We are working to improve access to appointments for our patients, in particular at evenings and weekends. If you would like to be offered one of these appointments, please ask at Reception. These appointments may be at a different site, e.g. the Urgent Treatment Centre at Bournemouth Hospital.
When We are Closed
If you become ill whilst the surgery is closed, there is medical help on hand.
If you feel you are suffering from life-threatening symptoms, please dial 999 and ask for an ambulance. It is useful to know that you can dial 112 for emergency services too – this can be helpful if you are in the countryside on your mobile phone, as the service can use GPS tracking to identify where you are.
If you are unwell and you do not feel you can wait until the surgery reopens, please call 111.
Calls to these services are free from landlines and mobiles, although pay as you go mobiles must be in credit for 111 calls to go through.
111 calls are triaged and graded for urgency, and then a doctor or nurse will call you back and decide the most appropriate form of help. Depending on your problem, you may:
- Receive advice over the phone;
- Be asked to visit the local treatment centre
- Receive a visit from a health professional, such as a doctor, paramedic or nurse.
If you have difficulty communicating or hearing, you can contact NHS 111 via a textphone by dialling 18001 111 - the calls are connected to TextDirect and messages will display on your textphone or computer to let you know what is happening.

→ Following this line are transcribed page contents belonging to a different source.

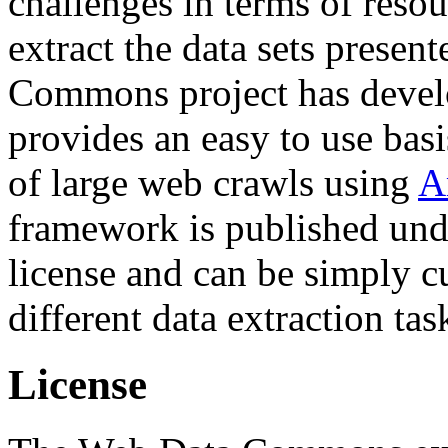
challenges in terms of resou
extract the data sets prese
Commons project has deve
provides an easy to use basi
of large web crawls using
A
framework is published und
license and can be simply c
different data extraction tas
License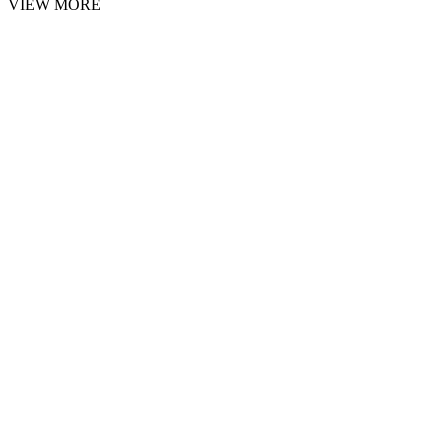
VIEW MORE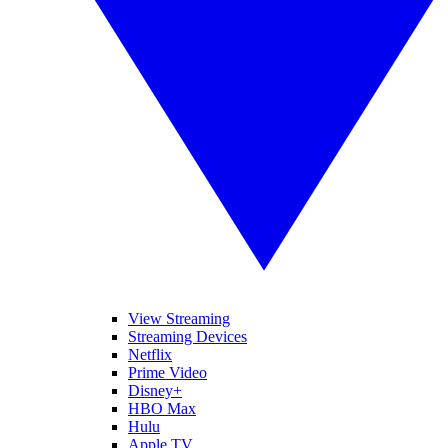
View Streaming
Streaming Devices
Netflix
Prime Video
Disney+
HBO Max
Hulu
Apple TV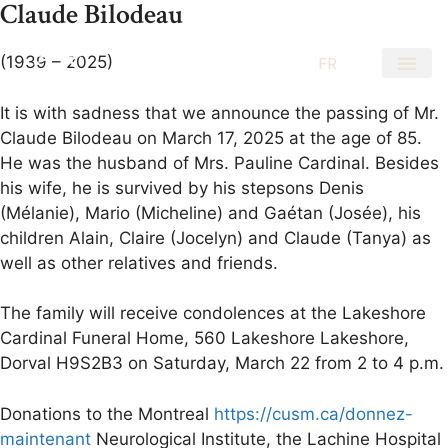
Claude Bilodeau
(1939 – 2025)
EN
FR
It is with sadness that we announce the passing of Mr.
Claude Bilodeau on March 17, 2025 at the age of 85.
He was the husband of Mrs. Pauline Cardinal. Besides
his wife, he is survived by his stepsons Denis
(Mélanie), Mario (Micheline) and Gaétan (Josée), his
children Alain, Claire (Jocelyn) and Claude (Tanya) as
well as other relatives and friends.
The family will receive condolences at the Lakeshore
Cardinal Funeral Home, 560 Lakeshore Lakeshore,
Dorval H9S2B3 on Saturday, March 22 from 2 to 4 p.m.
Donations to the Montreal
https://cusm.ca/donnez-
maintenant
Neurological Institute, the Lachine Hospital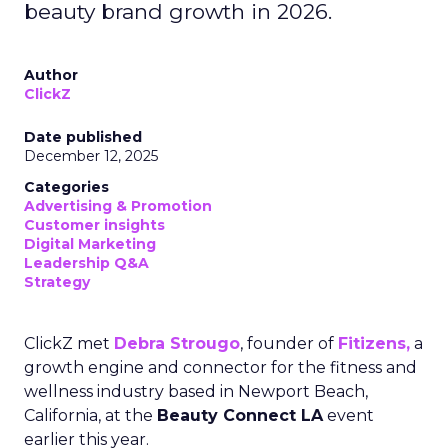
beauty brand growth in 2026.
Author
ClickZ
Date published
December 12, 2025
Categories
Advertising & Promotion
Customer insights
Digital Marketing
Leadership Q&A
Strategy
ClickZ met
Debra Strougo
, founder of
Fitizens,
a
growth engine and connector for the fitness and
wellness industry based in Newport Beach,
California, at the
Beauty Connect LA
event
earlier this year.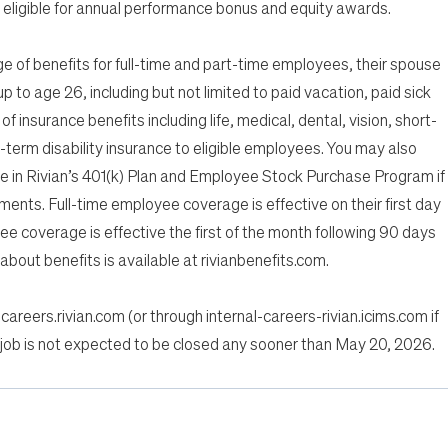
eligible for annual performance bonus and equity awards.
of benefits for full-time and part-time employees, their spouse
p to age 26, including but not limited to paid vacation, paid sick
of insurance benefits including life, medical, dental, vision, short-
g-term disability insurance to eligible employees. You may also
te in Rivian’s 401(k) Plan and Employee Stock Purchase Program if
ements. Full-time employee coverage is effective on their first day
 coverage is effective the first of the month following 90 days
bout benefits is available at rivianbenefits.com.
 careers.rivian.com (or through internal-careers-rivian.icims.com if
 job is not expected to be closed any sooner than May 20, 2026.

A typetalk relay assistant will join the call, and relay your message to the NHS 111 advisor and let you know their response and advice. There is also a video relay service for people who communicate using British Sign Language (BSL) – look up NHS 111 BSL interpreter service online.
The 111 service cannot deal with practice-based enquiries such as repeat prescription requests, test results or booking appointments.
If you have run out of medication whilst the practice is closed, you can contact your usual pharmacist. In many cases, they can dispense some medication to tide you over until the surgery reopens.